The classic programming way: verbose

x <- c(1, 2, 5)
for(i in x){
  print(i^2)
}
## [1] 1
## [1] 4
## [1] 25

Creating a new vector based on x

for(i in 1:length(x)){
  if(i == 1) x2 <- x[i]^2
  else x2 <- c(x2, x[i]^2)
}
x2
## [1]  1  4 25

Data types

R has a hierarchy of data classes, tending to the lowest:

  • Binary
  • Integer (numeric)
  • Double (numeric)
  • Character

Examples of data types

a <- TRUE
b <- 1:5
c <- pi
d <- "Hello Leeds"
class(a)
class(b)
class(c)
class(d)

Data type switching

ab <- c(a, b)
ab
## [1] 1 1 2 3 4 5
class(ab)
## [1] "integer"

Test on data types

class(c(a, b))
## [1] "integer"
class(c(a, c))
## [1] "numeric"
class(c(b, d))
## [1] "character"

Sequences

x <- 1:5
y <- 2:6
plot(x, y)

Sequences with seq

x <- seq(1,2, by = 0.2)
length(x)
## [1] 6
x <- seq(1, 2, length.out = 5)
length(x)
## [1] 5

Practical

  • Work through Colin Gillespie's Introduction to R booklet
  • Optional: install the R package
install.packages("drat")
drat::addRepo("rcourses")
install.packages("nclRintroduction", type="source")
library(nclRintroduction)
vignette(package = "nclRintroduction", "practical1")
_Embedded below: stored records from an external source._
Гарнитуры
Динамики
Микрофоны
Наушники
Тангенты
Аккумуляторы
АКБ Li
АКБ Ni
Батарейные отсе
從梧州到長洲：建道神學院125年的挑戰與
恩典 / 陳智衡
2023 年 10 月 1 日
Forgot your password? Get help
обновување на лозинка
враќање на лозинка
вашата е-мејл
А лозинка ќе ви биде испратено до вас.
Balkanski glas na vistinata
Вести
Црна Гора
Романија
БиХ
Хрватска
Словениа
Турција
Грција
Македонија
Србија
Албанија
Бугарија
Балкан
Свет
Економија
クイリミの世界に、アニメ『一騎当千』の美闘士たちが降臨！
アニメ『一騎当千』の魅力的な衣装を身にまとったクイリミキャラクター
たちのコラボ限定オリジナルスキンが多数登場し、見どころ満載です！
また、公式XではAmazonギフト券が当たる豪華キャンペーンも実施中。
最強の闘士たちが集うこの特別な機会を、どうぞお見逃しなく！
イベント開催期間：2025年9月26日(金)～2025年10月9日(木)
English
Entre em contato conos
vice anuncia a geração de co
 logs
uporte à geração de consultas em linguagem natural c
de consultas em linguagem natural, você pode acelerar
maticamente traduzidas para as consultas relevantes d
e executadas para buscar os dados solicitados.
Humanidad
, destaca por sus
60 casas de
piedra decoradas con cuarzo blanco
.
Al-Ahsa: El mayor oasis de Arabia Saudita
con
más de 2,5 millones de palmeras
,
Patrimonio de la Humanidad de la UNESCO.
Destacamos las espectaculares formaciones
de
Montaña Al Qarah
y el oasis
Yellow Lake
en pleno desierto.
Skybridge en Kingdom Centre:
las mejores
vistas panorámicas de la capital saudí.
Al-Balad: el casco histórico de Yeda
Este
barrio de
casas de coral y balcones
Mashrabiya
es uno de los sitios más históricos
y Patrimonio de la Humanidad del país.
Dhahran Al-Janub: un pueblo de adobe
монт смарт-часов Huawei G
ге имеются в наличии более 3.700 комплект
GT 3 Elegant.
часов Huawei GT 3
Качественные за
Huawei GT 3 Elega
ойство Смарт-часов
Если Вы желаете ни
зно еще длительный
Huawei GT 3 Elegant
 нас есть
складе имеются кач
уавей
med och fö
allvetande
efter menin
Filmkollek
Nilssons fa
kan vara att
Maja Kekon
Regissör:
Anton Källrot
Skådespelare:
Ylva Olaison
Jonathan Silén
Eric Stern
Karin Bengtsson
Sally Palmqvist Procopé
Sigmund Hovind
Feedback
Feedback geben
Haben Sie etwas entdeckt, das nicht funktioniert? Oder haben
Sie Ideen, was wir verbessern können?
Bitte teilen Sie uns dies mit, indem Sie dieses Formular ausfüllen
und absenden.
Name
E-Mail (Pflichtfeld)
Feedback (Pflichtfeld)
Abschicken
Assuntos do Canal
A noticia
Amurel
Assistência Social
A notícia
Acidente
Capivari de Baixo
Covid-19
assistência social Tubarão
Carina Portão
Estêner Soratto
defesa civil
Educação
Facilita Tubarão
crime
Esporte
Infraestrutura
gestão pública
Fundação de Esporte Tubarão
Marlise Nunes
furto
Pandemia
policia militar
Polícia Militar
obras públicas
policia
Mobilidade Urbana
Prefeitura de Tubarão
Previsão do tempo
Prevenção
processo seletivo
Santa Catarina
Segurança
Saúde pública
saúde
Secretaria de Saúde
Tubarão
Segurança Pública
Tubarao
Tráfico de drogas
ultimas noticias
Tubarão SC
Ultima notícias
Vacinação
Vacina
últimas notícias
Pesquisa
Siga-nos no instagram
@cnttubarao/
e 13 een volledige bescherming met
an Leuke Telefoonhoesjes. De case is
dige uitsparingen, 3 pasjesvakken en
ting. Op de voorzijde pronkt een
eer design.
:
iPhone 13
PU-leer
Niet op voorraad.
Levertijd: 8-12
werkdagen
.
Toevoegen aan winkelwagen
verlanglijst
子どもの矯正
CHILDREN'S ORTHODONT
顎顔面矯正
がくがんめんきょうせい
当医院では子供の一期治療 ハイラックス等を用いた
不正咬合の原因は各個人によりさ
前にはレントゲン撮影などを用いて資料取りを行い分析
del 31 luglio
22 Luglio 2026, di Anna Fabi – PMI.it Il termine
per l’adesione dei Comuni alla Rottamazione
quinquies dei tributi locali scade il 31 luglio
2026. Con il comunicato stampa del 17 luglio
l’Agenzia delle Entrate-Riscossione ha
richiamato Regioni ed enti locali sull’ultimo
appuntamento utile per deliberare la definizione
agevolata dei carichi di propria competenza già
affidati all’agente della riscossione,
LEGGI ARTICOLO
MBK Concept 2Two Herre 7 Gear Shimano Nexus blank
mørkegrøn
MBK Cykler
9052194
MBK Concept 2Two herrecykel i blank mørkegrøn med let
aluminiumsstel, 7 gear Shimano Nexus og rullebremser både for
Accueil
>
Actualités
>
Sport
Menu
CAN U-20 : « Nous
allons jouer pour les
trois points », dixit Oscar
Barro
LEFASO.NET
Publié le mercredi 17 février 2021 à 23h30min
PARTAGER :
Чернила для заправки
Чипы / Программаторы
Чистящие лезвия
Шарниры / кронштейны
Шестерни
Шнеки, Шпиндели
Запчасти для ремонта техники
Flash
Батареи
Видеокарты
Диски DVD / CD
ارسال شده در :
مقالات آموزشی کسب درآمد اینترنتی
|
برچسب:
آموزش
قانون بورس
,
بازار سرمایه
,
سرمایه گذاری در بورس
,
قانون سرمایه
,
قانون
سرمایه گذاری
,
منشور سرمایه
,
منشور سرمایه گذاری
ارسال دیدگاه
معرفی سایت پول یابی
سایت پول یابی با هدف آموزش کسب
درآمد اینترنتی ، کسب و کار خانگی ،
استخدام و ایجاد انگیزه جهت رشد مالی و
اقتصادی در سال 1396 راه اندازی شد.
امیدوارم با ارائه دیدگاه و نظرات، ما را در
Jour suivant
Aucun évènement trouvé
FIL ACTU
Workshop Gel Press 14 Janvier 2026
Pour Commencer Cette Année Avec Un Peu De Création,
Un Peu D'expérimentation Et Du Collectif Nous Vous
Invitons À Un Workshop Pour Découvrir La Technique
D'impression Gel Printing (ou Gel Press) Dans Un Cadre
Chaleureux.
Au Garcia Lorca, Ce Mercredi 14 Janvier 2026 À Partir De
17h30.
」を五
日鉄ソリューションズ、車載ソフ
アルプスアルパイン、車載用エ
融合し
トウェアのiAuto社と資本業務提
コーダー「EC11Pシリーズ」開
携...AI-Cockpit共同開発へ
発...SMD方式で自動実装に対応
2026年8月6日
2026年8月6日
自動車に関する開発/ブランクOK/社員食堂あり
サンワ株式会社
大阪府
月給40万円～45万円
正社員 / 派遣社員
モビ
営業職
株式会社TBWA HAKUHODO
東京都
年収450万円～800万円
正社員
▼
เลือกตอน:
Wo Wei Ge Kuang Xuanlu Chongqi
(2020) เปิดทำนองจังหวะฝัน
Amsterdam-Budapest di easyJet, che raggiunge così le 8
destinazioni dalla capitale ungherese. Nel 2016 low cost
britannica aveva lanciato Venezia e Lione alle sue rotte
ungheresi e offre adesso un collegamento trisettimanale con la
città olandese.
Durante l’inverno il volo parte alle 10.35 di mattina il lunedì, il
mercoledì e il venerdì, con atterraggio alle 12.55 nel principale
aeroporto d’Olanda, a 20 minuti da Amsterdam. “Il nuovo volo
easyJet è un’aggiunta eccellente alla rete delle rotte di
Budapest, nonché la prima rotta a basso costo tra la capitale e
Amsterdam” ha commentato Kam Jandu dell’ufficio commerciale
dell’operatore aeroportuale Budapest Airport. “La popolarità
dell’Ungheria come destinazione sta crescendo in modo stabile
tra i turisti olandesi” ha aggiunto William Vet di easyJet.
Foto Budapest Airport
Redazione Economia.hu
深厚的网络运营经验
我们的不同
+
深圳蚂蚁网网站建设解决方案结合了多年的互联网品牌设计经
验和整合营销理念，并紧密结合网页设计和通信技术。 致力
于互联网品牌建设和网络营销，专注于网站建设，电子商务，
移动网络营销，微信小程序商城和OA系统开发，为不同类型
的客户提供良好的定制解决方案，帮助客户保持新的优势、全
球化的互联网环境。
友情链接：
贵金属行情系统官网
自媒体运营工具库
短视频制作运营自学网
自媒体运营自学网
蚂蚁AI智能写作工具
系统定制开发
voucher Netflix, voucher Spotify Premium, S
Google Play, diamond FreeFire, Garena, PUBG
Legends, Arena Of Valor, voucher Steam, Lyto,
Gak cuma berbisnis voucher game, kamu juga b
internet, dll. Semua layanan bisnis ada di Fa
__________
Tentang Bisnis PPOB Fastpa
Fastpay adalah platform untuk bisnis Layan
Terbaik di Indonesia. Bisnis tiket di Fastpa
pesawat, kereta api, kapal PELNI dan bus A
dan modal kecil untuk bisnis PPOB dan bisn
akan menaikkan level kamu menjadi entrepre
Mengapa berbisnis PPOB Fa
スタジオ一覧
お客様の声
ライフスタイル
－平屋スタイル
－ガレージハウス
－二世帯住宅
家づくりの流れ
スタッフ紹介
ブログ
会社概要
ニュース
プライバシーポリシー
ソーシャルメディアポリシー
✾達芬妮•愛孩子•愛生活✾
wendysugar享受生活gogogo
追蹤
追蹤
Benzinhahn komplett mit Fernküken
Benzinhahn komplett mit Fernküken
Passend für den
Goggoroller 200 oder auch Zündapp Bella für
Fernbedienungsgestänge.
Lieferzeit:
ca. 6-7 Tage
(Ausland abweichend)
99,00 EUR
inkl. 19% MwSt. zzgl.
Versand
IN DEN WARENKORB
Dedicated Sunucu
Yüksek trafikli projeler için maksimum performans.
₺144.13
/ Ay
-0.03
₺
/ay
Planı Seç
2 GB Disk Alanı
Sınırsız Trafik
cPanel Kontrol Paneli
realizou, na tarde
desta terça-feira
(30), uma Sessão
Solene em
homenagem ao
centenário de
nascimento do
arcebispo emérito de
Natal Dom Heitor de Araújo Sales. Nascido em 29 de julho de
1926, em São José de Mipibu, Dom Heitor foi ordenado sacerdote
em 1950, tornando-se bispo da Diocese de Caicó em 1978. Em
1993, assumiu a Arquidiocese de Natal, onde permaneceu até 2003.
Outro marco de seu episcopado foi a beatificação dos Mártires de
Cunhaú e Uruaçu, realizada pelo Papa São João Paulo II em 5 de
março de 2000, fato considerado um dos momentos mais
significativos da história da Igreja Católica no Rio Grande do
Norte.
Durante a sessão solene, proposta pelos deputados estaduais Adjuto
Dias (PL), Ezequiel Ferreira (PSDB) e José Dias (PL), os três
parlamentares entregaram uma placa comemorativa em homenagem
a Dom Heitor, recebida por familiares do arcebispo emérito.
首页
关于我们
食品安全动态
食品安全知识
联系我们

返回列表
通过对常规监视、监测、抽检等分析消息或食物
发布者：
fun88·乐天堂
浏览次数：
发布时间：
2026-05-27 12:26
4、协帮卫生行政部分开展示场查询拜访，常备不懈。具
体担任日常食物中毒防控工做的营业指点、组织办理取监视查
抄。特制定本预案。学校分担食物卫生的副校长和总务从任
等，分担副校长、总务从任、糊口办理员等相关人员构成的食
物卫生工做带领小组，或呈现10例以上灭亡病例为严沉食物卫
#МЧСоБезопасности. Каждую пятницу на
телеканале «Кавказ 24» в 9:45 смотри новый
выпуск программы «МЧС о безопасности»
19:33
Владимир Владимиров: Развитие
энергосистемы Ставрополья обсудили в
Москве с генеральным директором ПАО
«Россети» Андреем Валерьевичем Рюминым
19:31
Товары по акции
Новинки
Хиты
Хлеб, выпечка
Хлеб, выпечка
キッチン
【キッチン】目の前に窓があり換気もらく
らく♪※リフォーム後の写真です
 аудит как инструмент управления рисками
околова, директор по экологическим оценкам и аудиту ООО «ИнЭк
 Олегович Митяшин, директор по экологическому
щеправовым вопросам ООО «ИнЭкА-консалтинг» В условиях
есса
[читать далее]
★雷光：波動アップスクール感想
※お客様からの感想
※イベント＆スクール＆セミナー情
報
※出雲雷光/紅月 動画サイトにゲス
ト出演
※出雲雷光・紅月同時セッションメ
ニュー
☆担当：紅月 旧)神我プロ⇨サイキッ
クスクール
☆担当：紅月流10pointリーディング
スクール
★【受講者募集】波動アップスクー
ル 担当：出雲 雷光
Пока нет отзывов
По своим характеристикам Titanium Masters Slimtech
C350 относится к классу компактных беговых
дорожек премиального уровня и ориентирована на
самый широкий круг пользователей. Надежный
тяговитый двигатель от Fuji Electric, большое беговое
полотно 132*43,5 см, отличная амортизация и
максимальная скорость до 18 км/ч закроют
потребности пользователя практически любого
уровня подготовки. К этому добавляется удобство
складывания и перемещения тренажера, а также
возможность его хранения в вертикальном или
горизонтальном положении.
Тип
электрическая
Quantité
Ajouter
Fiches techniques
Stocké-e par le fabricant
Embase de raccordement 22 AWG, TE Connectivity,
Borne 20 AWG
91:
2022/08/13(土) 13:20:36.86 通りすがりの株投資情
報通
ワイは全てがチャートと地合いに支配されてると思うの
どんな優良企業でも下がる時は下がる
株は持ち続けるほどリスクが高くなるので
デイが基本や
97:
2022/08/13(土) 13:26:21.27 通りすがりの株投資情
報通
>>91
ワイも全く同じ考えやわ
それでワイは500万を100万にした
Demo: Transport data with R

  • Let's see how R can be used to analyse transport data:
library(stplanr)
## Loading required package: sp
data("routes_fast")
plot(routes_fast)

Practical - work through the tutorial

Using the 'nclRintroduction' package

if(!require(devtools))
  install.packages("devtools")
if(!require(nclRintroduction))
  devtools::install_github("rcourses/nclRintroduction", build_vignettes = T)
library(nclRintroduction)
vignette(package = "nclRintroduction")

Advanced challenge

  • Reproduce the work documented in the stplanr-paper vignette
vignette("stplanr-paper")
  • Experiment with the example datasets - can you make different versions of the plots?